*Page text:*
-- Opening Marker --

Eddie Epstein wrote:
Thilo,

The switch from single-artifact CASes to multi-Sofa CASes and views was
a fundamental change in the basic UIMA architecture.  We are not doing
our users a favor by hiding this change from them.

The main point of the new proposal is to make all annotator writers aware of
multi-artifact capabilities, and this will be emphasized in the
documentation.

Maintaining the ability to run Sofa-unaware code without changes would only
be
bad if the resultant design suffered too much. [CAS.getIndexRepository()
discussed below]

... no separate view API, just a setCurrentSofa(Sofa) on the CAS.
... setView(String viewName)

We now have experience working with a number of multi-artifact applications,
and
the most common practice is to be working with more than one view at the
same time.
Having a single CAS handle and changing which view it represents would
result
in a much less transparent code ["which view is the CAS pointing at now?"]
as well
as adding more lines of code [adding setView() calls].

-- Closing Marker --

*Collection entries:*
-- Opening Marker --

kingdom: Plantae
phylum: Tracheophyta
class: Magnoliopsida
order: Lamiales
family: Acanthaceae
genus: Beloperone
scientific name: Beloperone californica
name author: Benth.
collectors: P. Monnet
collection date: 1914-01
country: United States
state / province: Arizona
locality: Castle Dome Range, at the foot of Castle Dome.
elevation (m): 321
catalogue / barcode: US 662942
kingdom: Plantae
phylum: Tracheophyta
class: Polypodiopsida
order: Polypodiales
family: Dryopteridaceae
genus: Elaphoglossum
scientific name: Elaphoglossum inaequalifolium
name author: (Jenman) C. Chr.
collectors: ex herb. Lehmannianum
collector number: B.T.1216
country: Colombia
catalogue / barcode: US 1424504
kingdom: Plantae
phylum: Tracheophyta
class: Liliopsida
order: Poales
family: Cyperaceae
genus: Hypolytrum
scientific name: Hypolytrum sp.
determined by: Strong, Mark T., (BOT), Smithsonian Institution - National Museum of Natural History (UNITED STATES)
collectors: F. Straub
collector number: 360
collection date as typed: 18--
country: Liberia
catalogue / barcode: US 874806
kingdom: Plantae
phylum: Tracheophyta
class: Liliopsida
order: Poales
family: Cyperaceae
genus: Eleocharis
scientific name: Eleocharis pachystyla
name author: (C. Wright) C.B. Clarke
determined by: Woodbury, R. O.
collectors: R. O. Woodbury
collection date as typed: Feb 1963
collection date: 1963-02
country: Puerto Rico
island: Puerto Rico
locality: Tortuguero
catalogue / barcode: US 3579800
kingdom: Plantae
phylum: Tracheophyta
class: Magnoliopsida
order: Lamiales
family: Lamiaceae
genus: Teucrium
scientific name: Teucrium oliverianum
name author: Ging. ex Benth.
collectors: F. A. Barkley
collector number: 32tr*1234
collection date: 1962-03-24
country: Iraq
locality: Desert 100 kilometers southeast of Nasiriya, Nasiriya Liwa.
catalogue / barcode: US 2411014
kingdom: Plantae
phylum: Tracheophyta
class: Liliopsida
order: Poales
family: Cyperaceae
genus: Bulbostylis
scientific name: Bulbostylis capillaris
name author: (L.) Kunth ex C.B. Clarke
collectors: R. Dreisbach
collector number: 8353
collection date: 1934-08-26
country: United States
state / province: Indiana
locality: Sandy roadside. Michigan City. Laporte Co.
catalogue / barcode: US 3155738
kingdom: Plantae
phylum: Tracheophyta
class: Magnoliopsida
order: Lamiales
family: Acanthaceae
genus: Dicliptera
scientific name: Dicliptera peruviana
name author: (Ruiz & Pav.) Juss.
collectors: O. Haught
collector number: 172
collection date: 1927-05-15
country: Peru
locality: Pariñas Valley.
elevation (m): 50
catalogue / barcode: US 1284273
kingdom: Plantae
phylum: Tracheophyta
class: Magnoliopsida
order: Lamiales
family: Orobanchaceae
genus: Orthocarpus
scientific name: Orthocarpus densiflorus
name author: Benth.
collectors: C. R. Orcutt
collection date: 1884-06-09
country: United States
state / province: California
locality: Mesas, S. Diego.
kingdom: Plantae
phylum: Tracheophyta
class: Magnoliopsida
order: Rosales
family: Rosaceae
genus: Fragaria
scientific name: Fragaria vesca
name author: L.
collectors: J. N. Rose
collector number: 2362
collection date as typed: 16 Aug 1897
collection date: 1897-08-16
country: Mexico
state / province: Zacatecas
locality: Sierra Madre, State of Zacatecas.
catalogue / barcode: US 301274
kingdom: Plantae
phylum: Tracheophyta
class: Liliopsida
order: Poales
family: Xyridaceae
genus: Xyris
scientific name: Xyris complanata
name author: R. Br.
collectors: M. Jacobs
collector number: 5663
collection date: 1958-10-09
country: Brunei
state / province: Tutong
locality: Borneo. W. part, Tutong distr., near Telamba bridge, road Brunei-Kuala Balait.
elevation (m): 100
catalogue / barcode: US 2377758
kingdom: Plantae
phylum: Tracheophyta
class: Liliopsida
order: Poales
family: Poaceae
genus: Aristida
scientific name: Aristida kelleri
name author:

-- Closing Marker --

*Check your understanding:*
1/ Translate this sentence from the UIMA message above into Spanish: "We are not doing our users a favor by hiding this change from them."
2/ Continue the UIMA message above past its final sentence.

*Answers to the exercise:*
1/ No les estamos haciendo ningún favor a nuestros usuarios al ocultarles este cambio.

2/
Good point.  So no setView().  The rest still hold ;-)


I question the need for backward compatibility for Sofa-unaware
annotators.  Those days are over.  This basic tenet robs us of the
ability to clean up the CAS APIs.  For example, when I look at the CAS
APIs from a world where views are real, I naturally expect
CAS.getIndexRepository() to return all indexes in the CAS to me, not
just the ones for the default view.

So far there has been no use case for iterating over all annotations in all
views. If it turns out to be important, a new method signature on CAS could
be used to do so. Is this the only price we are paying for maintaining
backwards
compatibility?

It was advanced as an important spec compliance point by Adam. I don't see it reflected in the current proposal.


Start discussing UIMA 3 now.  Take a clean slate approach, consider
how we want to handle indexing in the future.  Have a couple of beta
releases to get feedback from users.

Multi-Sofa code has been out and used extensively for the last 18 months.
The changes in the concrete proposal are based on that experience.

Then let the users speak. I don't know a single one. Maybe if I knew a few, I would be less pig-headed. I know plenty of users who will not thank us for making a complicated API even more complicated, without any apparent benefit (to them, blessed view-free souls that they are).